The Sport Journal published an observational study that they did regarding female athletes and eating disorders. Now, while this is not specified specifically towards gymnasts, it is still relevant because elite gymnasts fall into the category of female athletes. In summary, the study made up questionnaires and gave them out to a variety of female college athletes. Questions were pulled from an “Eat 26” program which allowed for measurement of the probability of developing an eating disorder, and the rest of the questions were “Athlete” questions which were “used to inquire some factors that may have a relationship with eating disorders among athletes”. Click here to get to the more specific details of the study.
The results of the study showed a correlation between a low score on the Eat 26 test and athletes feeling pretty comfortable about their bodies. A low score on this test indicates little evidence of developing an eating disorder. So, those who felt secure in their bodies scored lower on the Eat 26 and those who did not feel so great scored higher, this demonstrating a negative correlation. Of the 56 athlete participates, 8 were thought to be at risk for developing an eating disorder.
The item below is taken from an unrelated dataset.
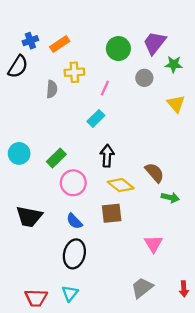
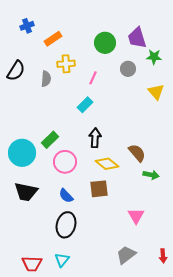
blue cross: (30, 41) -> (27, 26), moved
purple trapezoid: (154, 43) -> (137, 38), turned -55
black semicircle: (18, 67) -> (16, 71), moved
cyan circle: (19, 153) -> (22, 153), moved, size x1.4

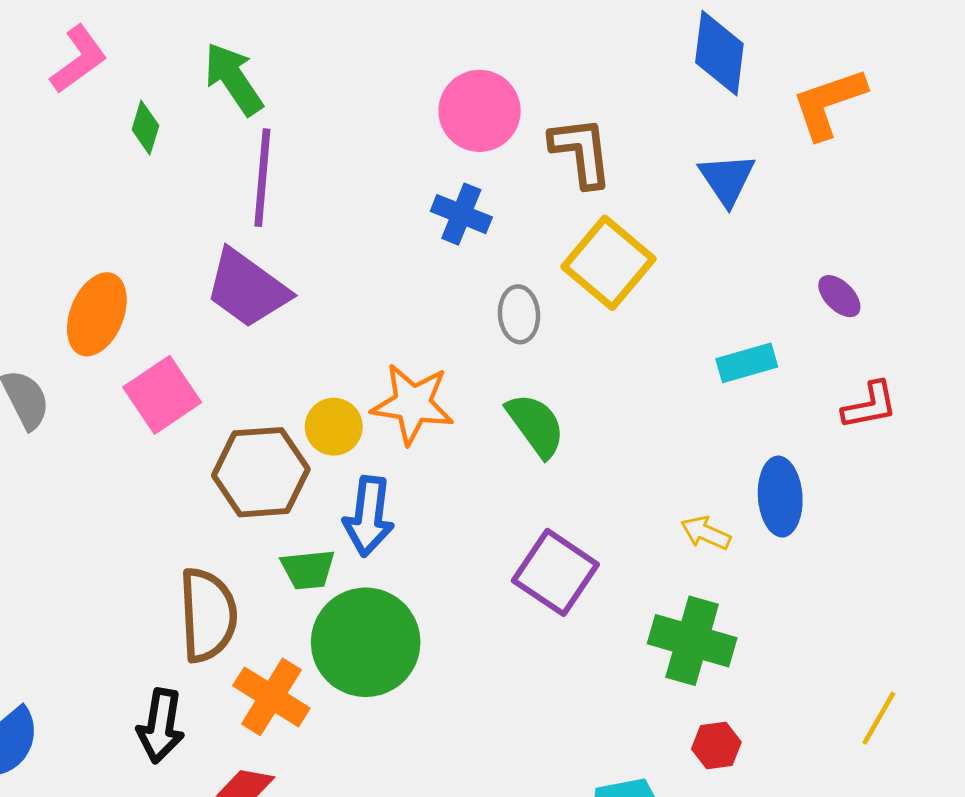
I believe that in terms of just the anecdotes and the one study there is enough evidence to believe that there most certainly is a correlation between gymnasts and eating disorders, however you can never say it one hundred percent to be true. I do think that more studies need to be done on this topic, and more rules need to be put in place to protect the well being of these girls. Most certainly gymnastics gyms need to be observed, and girls would need to be monitored over a period of time to see if they develop a disorder, and possible even be asked why. This could help get more concrete evidence to feel more comfortable about saying that gymnastics can cause eating disorders.